**Dataset**
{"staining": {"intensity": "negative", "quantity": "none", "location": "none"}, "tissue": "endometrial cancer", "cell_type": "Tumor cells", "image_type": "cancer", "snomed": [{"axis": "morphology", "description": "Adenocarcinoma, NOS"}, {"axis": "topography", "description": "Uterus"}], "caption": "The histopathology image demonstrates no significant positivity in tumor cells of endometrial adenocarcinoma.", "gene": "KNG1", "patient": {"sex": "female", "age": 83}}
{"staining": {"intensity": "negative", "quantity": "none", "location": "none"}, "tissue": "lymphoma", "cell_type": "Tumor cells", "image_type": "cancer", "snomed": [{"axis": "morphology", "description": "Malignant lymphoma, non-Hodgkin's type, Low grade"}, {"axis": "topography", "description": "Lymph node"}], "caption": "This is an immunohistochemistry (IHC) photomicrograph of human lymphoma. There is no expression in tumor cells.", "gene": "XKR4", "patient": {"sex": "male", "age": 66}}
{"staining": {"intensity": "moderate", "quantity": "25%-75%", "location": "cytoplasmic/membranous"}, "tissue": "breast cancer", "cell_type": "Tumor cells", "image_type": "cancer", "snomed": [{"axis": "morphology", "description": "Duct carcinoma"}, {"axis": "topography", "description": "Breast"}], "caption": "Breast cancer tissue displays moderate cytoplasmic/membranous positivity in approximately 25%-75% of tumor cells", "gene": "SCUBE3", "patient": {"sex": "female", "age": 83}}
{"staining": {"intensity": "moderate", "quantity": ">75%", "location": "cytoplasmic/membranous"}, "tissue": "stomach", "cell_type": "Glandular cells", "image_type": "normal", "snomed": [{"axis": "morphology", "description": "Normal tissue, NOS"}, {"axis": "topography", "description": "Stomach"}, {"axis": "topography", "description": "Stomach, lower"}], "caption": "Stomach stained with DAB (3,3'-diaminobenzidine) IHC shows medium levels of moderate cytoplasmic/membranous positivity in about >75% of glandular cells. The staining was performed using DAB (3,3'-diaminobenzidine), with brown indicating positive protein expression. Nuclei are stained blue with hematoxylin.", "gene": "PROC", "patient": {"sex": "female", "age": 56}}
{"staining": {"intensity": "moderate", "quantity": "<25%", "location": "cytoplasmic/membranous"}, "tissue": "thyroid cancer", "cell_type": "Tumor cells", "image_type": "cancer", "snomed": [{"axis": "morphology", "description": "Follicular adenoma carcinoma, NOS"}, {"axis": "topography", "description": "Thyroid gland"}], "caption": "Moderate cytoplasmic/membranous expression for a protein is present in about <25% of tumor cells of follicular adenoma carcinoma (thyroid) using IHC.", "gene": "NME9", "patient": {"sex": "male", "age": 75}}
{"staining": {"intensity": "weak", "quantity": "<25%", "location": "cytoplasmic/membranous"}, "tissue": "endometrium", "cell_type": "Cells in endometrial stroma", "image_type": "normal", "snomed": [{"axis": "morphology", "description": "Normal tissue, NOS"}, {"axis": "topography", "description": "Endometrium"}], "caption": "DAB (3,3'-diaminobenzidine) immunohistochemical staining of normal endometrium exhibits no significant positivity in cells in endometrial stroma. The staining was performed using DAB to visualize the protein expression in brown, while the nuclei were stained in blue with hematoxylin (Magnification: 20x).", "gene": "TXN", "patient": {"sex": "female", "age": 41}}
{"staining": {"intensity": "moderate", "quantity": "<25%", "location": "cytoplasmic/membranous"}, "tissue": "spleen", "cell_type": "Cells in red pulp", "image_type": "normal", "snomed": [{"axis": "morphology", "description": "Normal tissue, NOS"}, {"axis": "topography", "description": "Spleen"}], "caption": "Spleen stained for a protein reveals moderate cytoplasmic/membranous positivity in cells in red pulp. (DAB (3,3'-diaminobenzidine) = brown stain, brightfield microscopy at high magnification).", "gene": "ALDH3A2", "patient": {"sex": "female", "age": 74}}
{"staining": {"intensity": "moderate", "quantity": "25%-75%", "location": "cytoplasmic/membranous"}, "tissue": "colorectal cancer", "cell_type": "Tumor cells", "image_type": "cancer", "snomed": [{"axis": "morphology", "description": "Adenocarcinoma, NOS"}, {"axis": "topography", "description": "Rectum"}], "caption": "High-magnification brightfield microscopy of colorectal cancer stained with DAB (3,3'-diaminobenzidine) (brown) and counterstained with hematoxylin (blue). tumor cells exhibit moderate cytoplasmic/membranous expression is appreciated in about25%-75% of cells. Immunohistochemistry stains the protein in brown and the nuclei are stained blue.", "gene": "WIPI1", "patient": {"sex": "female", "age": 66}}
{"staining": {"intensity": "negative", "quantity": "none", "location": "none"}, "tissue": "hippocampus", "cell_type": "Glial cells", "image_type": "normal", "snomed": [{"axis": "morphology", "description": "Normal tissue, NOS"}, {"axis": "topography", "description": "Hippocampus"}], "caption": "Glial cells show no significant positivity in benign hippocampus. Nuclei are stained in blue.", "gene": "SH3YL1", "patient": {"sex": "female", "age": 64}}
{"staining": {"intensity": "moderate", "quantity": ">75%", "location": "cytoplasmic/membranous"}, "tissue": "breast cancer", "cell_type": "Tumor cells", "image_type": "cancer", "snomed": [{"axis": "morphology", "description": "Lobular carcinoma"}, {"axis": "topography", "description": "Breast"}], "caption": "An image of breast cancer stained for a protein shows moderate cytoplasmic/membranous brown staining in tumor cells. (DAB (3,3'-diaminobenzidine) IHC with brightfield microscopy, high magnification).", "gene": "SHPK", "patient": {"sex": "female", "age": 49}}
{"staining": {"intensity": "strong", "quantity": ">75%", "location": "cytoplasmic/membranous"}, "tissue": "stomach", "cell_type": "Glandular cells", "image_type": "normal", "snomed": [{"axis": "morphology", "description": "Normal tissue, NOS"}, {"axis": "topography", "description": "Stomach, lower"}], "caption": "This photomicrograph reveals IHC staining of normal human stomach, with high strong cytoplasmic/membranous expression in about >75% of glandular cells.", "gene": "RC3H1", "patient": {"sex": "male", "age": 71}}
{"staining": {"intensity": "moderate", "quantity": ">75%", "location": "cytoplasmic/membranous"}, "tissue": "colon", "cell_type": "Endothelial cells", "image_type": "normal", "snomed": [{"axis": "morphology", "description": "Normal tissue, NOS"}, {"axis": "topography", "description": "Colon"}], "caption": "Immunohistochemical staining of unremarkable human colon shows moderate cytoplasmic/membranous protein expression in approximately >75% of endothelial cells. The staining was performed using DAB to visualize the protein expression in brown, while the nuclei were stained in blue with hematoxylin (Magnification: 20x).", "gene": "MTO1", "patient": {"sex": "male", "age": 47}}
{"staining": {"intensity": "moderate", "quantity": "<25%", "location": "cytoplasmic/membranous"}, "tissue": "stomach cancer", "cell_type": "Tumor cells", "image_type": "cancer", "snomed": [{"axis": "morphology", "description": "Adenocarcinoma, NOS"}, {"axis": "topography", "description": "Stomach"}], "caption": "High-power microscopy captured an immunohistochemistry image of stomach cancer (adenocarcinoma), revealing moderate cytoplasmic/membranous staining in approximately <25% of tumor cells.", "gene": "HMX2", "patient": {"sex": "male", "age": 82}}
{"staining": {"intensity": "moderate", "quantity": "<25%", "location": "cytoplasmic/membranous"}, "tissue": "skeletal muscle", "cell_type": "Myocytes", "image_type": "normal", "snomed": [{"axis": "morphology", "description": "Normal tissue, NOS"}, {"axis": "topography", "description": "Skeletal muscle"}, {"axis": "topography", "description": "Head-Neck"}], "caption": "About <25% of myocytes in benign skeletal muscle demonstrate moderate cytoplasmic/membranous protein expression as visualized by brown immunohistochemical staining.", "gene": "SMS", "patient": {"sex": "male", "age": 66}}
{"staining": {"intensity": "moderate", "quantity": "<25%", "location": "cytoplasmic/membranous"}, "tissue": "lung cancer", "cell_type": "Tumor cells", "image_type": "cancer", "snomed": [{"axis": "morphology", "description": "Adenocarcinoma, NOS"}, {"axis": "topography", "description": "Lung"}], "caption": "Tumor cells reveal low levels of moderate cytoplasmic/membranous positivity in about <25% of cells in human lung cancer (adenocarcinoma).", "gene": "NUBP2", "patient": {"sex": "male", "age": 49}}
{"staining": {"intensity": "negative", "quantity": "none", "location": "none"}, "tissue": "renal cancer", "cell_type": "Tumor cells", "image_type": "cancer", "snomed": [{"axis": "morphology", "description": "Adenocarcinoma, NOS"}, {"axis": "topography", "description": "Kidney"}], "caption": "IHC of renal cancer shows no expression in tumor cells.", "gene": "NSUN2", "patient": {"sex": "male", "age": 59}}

**To do**
Copy the entries word for word. Start at the first line and end with the line containing "cancer tissue displays".

**Response below**
{"staining": {"intensity": "negative", "quantity": "none", "location": "none"}, "tissue": "endometrial cancer", "cell_type": "Tumor cells", "image_type": "cancer", "snomed": [{"axis": "morphology", "description": "Adenocarcinoma, NOS"}, {"axis": "topography", "description": "Uterus"}], "caption": "The histopathology image demonstrates no significant positivity in tumor cells of endometrial adenocarcinoma.", "gene": "KNG1", "patient": {"sex": "female", "age": 83}}
{"staining": {"intensity": "negative", "quantity": "none", "location": "none"}, "tissue": "lymphoma", "cell_type": "Tumor cells", "image_type": "cancer", "snomed": [{"axis": "morphology", "description": "Malignant lymphoma, non-Hodgkin's type, Low grade"}, {"axis": "topography", "description": "Lymph node"}], "caption": "This is an immunohistochemistry (IHC) photomicrograph of human lymphoma. There is no expression in tumor cells.", "gene": "XKR4", "patient": {"sex": "male", "age": 66}}
{"staining": {"intensity": "moderate", "quantity": "25%-75%", "location": "cytoplasmic/membranous"}, "tissue": "breast cancer", "cell_type": "Tumor cells", "image_type": "cancer", "snomed": [{"axis": "morphology", "description": "Duct carcinoma"}, {"axis": "topography", "description": "Breast"}], "caption": "Breast cancer tissue displays moderate cytoplasmic/membranous positivity in approximately 25%-75% of tumor cells", "gene": "SCUBE3", "patient": {"sex": "female", "age": 83}}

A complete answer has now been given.